--- LISTED RECORDS ---
------------------------------------------------

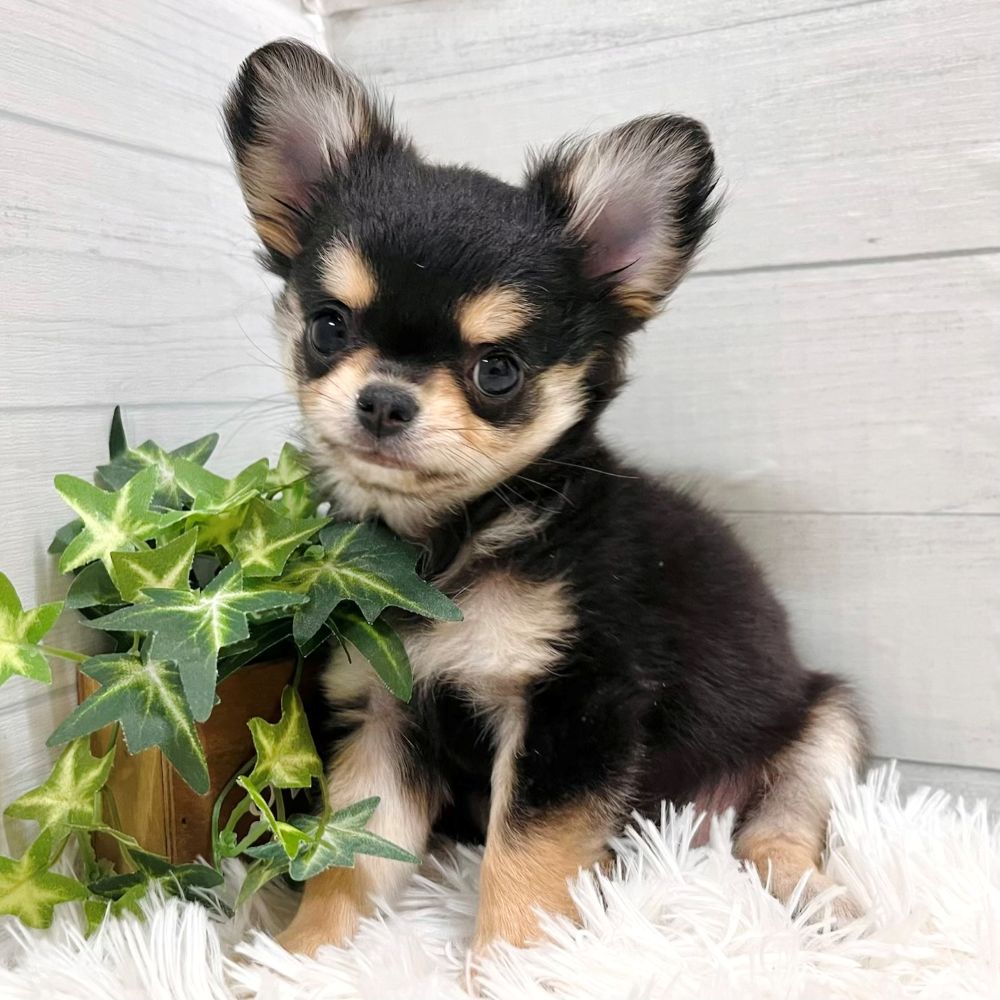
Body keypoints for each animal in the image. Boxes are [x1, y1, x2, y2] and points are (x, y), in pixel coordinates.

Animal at [224, 40, 867, 957]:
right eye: (328, 326)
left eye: (498, 371)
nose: (383, 400)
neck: (444, 544)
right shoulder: (384, 710)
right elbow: (351, 855)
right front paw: (305, 956)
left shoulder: (574, 710)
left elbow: (520, 861)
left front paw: (507, 967)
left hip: (825, 725)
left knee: (774, 835)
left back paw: (814, 897)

------------------------------------------------

--- YOUR GOAL ---
Scan the material above for the word "right". Copy each line where it occurs.

--- RESPONSE TO THE EXERCISE ---
right eye: (328, 326)
right shoulder: (384, 710)
right elbow: (351, 855)
right front paw: (305, 956)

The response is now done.